→ Task details
Wherever the word "omrežnega" turns up in a line of the entries, copy that line.

→ Exercise inputs

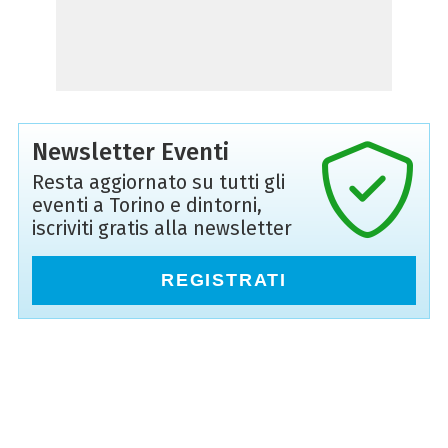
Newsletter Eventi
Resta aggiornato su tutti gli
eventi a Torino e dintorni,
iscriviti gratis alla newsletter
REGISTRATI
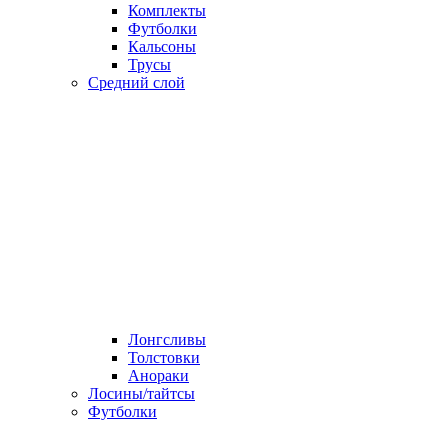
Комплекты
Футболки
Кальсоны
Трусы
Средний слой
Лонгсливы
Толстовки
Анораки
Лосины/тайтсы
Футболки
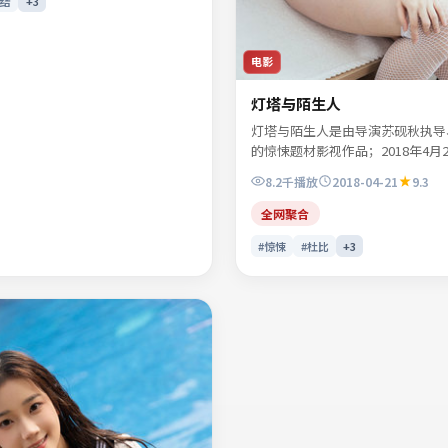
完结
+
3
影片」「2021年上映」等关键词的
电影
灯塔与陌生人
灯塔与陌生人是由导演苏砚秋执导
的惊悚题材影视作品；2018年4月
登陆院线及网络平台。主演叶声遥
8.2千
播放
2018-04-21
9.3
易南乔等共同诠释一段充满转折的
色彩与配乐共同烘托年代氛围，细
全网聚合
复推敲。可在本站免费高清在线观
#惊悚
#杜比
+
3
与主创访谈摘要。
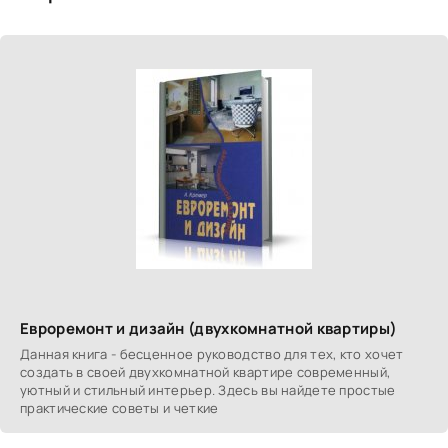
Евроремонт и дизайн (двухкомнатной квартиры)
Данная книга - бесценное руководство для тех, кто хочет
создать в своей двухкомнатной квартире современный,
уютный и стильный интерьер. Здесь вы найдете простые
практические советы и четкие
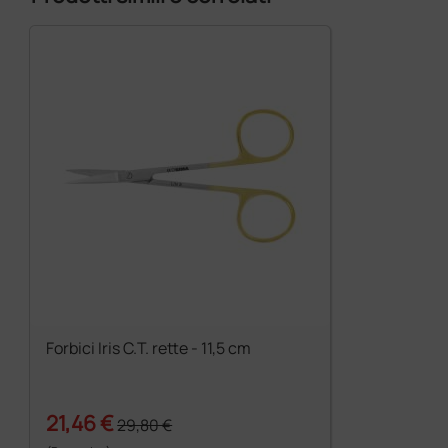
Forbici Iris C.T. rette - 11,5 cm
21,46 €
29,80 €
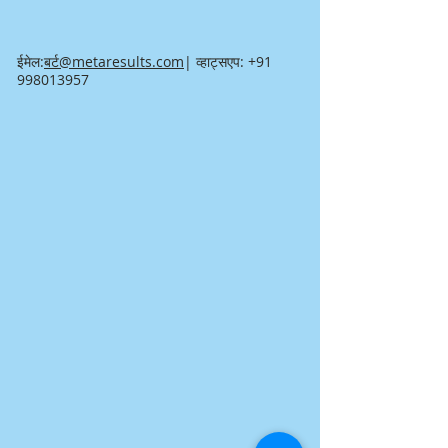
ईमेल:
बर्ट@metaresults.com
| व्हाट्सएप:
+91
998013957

...

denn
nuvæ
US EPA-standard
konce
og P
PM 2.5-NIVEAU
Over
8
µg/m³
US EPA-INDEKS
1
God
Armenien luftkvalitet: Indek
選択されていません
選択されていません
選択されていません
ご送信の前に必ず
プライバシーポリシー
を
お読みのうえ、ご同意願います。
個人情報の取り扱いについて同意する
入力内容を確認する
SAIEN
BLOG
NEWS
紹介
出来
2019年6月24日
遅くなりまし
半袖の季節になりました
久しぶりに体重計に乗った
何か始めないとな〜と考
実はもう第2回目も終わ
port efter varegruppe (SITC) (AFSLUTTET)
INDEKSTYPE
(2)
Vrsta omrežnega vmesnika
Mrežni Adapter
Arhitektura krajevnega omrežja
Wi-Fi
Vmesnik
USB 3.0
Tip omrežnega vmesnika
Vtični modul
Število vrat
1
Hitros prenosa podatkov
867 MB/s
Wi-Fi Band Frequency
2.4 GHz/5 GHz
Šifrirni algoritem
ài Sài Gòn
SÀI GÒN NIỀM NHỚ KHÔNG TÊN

→ Solution for this task
Vrsta omrežnega vmesnika
Tip omrežnega vmesnika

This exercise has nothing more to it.